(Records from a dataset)
=======

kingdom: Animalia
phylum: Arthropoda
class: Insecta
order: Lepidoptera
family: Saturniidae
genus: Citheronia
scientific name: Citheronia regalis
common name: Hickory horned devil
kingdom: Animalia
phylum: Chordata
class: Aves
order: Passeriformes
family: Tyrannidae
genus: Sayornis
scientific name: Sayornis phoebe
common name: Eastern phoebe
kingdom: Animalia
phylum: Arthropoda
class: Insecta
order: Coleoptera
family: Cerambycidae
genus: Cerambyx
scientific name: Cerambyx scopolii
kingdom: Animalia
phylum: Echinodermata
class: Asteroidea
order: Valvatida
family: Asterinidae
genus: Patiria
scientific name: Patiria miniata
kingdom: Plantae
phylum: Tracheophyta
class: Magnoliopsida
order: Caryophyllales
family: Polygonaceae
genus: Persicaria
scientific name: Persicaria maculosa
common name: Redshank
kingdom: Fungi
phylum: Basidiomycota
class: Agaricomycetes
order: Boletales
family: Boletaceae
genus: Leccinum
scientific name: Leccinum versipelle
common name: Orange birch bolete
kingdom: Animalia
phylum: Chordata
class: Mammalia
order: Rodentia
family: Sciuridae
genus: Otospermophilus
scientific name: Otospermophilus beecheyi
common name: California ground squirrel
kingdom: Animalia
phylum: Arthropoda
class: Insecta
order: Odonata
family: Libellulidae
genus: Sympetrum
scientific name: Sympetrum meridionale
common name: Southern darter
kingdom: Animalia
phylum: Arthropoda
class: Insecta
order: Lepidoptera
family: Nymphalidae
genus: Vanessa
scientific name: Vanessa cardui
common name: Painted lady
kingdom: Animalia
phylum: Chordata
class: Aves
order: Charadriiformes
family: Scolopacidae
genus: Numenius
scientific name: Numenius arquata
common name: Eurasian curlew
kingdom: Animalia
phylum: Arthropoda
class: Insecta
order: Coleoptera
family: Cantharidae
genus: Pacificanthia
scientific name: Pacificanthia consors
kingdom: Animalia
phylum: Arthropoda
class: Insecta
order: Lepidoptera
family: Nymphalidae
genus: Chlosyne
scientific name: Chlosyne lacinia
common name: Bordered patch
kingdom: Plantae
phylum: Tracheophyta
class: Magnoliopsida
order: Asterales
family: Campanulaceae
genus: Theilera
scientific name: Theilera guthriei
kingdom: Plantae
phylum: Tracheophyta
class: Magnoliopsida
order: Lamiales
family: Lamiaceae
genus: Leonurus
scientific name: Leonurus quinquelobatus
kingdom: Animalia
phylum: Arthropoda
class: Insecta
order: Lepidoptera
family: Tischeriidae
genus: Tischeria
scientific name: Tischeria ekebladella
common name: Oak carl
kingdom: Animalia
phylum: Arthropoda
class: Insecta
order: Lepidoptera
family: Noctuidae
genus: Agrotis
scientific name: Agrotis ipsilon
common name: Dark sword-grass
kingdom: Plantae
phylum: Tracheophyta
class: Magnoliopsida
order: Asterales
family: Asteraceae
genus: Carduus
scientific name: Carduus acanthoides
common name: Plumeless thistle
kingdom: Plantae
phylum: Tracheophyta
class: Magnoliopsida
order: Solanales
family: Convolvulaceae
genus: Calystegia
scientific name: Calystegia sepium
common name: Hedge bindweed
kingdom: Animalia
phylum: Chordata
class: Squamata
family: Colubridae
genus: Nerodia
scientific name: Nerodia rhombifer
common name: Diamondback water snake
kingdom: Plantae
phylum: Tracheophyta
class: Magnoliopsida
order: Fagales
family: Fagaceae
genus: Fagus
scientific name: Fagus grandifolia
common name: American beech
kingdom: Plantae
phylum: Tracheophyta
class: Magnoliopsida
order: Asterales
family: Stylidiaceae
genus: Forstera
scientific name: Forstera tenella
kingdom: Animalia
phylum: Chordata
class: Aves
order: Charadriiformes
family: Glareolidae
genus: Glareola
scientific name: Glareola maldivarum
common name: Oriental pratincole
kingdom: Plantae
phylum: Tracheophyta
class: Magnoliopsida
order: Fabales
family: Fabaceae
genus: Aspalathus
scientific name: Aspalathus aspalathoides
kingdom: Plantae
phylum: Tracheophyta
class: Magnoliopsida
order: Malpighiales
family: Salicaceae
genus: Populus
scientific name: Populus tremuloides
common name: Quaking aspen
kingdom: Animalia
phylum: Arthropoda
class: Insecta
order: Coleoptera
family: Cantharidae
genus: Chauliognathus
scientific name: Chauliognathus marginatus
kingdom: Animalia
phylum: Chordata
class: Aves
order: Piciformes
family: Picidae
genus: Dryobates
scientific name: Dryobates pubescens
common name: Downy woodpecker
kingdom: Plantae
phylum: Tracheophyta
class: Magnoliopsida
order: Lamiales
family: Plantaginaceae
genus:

=======

Objective. Format the entries as a two-column CSV with columns "rank" and "name", starting at the beginning of the entries and going on through the line with "order: Caryophyllales". Give one row per line, put each field in quotes, and replace any line breaks with spaces.

Output below.
rank,name
"kingdom:","Animalia"
"phylum:","Arthropoda"
"class:","Insecta"
"order:","Lepidoptera"
"family:","Saturniidae"
"genus:","Citheronia"
"scientific name:","Citheronia regalis"
"common name:","Hickory horned devil"
"kingdom:","Animalia"
"phylum:","Chordata"
"class:","Aves"
"order:","Passeriformes"
"family:","Tyrannidae"
"genus:","Sayornis"
"scientific name:","Sayornis phoebe"
"common name:","Eastern phoebe"
"kingdom:","Animalia"
"phylum:","Arthropoda"
"class:","Insecta"
"order:","Coleoptera"
"family:","Cerambycidae"
"genus:","Cerambyx"
"scientific name:","Cerambyx scopolii"
"kingdom:","Animalia"
"phylum:","Echinodermata"
"class:","Asteroidea"
"order:","Valvatida"
"family:","Asterinidae"
"genus:","Patiria"
"scientific name:","Patiria miniata"
"kingdom:","Plantae"
"phylum:","Tracheophyta"
"class:","Magnoliopsida"
"order:","Caryophyllales"